Text START
Ex-cop files disability discrimination suit against Maui Police Dept.

(image: Kelly Pauole)
(image: Kelly Pauole)
(image: Kelly Pauole)
(image: Kelly Pauole)
(image: Kelly Pauole)
(image: Kelly Pauole)

WAILUKU, MAUI (HawaiiNewsNow) - The Maui Police Department is facing another lawsuit. This time filed by a 21-year-veteran of the force diagnosed with Post Traumatic Stress Disorder.

Kelly Pauole and his lawyers say the department has no psychologists to help police with mental health issues and has a pattern of retaliation, forcing officers to keep their problems secret.

"The thing about the shootings here…there's no real integration to get you comfortable carrying your gun. You just put back out there," Pauole said.

Pauole joined the Maui Police Department in 1996 after coming back from deployment in the Gulf War. His mental health declined after he killed a man he believes deserved to live.

That day was back on November 28th, 2006. Officers respond to a home in Lahaina after a woman called 911 saying her father was threatening to kill her mom with a machete.
Text END
Provided material START
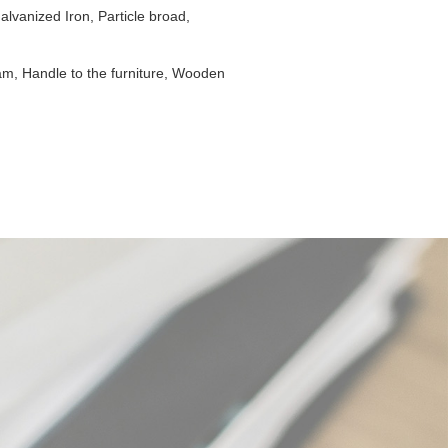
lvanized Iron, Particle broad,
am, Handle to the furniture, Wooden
Provided material END
Provided material START
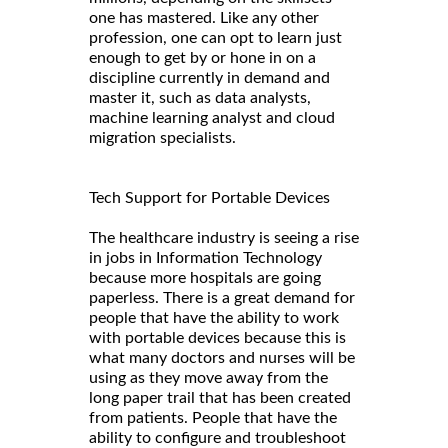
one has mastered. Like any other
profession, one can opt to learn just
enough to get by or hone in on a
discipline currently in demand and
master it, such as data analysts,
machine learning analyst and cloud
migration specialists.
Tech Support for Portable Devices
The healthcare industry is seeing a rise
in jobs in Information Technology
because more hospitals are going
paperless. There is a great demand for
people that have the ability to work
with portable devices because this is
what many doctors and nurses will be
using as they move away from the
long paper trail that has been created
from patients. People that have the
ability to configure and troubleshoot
Provided material END
■ **Exercises to complete**
**A.** In the lawsuit article, rewrite the paragraph that begins "Pauole joined the Maui Police Department" as a short list, keeping its main facts.
**B.** In one to three sentences, explain why officers keep their mental health problems secret, according to what Pauole and his lawyers say in the lawsuit article.
**C.** Reproduce word for word the stretch of the lawsuit article from "Ex-cop files disability" through "Traumatic Stress Disorder.".

■ **Task solutions**
**A.**
- Pauole joined the Maui Police Department in 1996.
- He joined after returning from deployment in the Gulf War.
- His mental health declined after he killed a man he believes deserved to live.

**B.** Pauole and his lawyers say the department has a pattern of retaliation, which forces officers to keep their problems secret. They also say the department has no psychologists to help police with mental health issues.

**C.**
Ex-cop files disability discrimination suit against Maui Police Dept.

(image: Kelly Pauole)
(image: Kelly Pauole)
(image: Kelly Pauole)
(image: Kelly Pauole)
(image: Kelly Pauole)
(image: Kelly Pauole)

WAILUKU, MAUI (HawaiiNewsNow) - The Maui Police Department is facing another lawsuit. This time filed by a 21-year-veteran of the force diagnosed with Post Traumatic Stress Disorder.